> **Extracted text**:
┄┄┄┄┄┄
Nevada’s Gaming Revenue Dips in November, but the Industry Remains Robust

The Nevada Gaming Control Board’s (NGCB) monthly update revealed that operators in the Silver state won $1.22 billion, extending its billion-dollar streak to 21 months. Despite yearly revenue set to smash 2021’s record-setting profits, the recent slide may signal an end to Nevada’s seemingly unstoppable momentum.

November’s Results Elicited Mixed Emotions

November’s $1.22 billion total gaming revenue marks an impressive achievement for Nevada’s casinos. The state’s gambling industry smashed 2021’s results, easily surpassing them with a month to spare. Nevada casinos already made $13.5 billion, 100 million more than last year’s $13.4 billion. December’s results should push that number past $14 billion, setting a new record for the Silver State.

However, not everything is sunshine and rainbows for Nevada’s casinos. Despite robust November revenue, the number still marks a 7.62% year-on-year decrease. The Las Vegas Strip suffered the most, recording a significant 11% gross gaming revenue (GGR) drop to $669.5 million. NGCB chief economic analyst Michael Lawton remained optimistic, noting that yearly growth was fantastic despite the recent downturn.

Through the first 11 months of the calendar year, every major market in the state is up calendar-year-to-date through November.
┄┄┄┄┄┄
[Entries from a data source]
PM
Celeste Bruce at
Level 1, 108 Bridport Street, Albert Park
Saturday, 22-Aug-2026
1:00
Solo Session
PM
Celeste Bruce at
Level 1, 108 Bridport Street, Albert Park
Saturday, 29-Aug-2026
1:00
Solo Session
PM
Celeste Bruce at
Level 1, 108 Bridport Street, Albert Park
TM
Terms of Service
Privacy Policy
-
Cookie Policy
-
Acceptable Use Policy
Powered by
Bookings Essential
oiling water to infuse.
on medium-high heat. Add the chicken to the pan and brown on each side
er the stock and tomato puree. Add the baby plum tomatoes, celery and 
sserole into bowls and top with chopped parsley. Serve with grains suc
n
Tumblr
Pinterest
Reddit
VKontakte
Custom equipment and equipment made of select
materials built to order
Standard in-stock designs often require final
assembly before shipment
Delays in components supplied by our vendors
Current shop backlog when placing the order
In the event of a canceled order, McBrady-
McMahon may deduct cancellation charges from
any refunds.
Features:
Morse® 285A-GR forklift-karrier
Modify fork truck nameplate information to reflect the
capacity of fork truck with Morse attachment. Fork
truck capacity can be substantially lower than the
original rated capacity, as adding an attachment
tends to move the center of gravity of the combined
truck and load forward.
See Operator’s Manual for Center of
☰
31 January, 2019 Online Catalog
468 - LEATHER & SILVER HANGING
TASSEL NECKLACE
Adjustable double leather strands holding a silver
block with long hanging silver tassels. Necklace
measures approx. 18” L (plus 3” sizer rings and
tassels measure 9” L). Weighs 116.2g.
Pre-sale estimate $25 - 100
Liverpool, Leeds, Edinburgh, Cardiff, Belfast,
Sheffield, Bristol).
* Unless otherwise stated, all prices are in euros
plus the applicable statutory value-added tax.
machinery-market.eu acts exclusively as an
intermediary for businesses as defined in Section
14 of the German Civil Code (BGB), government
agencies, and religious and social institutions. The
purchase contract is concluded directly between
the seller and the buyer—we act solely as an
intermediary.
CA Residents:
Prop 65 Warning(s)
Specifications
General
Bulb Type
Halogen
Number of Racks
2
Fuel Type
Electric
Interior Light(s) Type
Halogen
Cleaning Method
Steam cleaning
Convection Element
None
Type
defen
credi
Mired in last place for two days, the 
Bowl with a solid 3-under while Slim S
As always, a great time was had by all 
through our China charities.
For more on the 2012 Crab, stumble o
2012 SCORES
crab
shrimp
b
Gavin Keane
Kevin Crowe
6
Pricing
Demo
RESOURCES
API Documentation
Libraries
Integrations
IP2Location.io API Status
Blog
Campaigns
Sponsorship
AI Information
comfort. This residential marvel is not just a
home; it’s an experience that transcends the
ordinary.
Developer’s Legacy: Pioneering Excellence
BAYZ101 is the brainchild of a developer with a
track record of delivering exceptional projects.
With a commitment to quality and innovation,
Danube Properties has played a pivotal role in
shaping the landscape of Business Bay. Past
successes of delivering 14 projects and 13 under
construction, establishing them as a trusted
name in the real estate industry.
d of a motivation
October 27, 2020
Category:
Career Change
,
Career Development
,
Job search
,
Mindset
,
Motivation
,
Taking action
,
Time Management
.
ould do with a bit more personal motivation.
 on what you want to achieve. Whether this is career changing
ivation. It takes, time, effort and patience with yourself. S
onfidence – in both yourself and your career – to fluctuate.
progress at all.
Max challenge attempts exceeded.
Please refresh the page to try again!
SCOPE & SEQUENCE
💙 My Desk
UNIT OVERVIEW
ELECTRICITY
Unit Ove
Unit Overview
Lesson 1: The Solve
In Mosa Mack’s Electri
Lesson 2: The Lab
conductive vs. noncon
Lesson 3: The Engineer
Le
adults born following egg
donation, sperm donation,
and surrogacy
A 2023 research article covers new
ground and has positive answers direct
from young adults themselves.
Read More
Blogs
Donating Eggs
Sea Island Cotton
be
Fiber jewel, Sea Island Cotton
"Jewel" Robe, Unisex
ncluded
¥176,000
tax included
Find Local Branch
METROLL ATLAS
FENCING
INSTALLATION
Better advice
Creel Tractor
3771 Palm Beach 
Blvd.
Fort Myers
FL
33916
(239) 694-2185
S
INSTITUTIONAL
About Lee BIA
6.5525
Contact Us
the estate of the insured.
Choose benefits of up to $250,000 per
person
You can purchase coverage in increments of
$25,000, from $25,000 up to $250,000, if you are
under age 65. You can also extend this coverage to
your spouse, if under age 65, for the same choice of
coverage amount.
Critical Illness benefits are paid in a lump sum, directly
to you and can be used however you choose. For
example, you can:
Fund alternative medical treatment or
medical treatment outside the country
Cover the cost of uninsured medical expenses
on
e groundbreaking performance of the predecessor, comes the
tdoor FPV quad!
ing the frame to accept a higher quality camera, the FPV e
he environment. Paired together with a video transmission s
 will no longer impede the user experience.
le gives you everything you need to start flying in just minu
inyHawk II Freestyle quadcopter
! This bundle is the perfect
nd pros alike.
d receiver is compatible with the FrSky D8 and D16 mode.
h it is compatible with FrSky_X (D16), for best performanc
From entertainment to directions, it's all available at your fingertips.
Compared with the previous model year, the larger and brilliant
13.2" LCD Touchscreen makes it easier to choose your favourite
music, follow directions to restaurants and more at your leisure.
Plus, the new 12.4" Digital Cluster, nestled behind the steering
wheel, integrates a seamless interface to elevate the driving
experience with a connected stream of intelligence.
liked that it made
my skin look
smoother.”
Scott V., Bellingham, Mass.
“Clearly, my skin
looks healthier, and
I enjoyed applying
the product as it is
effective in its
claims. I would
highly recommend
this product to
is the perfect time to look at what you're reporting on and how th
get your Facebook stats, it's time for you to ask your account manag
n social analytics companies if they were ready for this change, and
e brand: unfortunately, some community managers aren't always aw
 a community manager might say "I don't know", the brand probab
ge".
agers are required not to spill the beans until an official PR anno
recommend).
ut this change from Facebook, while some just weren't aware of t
┄┄┄┄┄┄
> **Questions on the material**:
[1] In the article on Nevada gaming revenue, by what percentage did November's revenue decrease year on year?
[2] Output the entries verbatim, beginning at their first line and stopping after the line that contains "oiling water to infuse.".

> **Exercise responses**:
[1] 7.62%

[2]
PM
Celeste Bruce at
Level 1, 108 Bridport Street, Albert Park
Saturday, 22-Aug-2026
1:00
Solo Session
PM
Celeste Bruce at
Level 1, 108 Bridport Street, Albert Park
Saturday, 29-Aug-2026
1:00
Solo Session
PM
Celeste Bruce at
Level 1, 108 Bridport Street, Albert Park
TM
Terms of Service
Privacy Policy
-
Cookie Policy
-
Acceptable Use Policy
Powered by
Bookings Essential
oiling water to infuse.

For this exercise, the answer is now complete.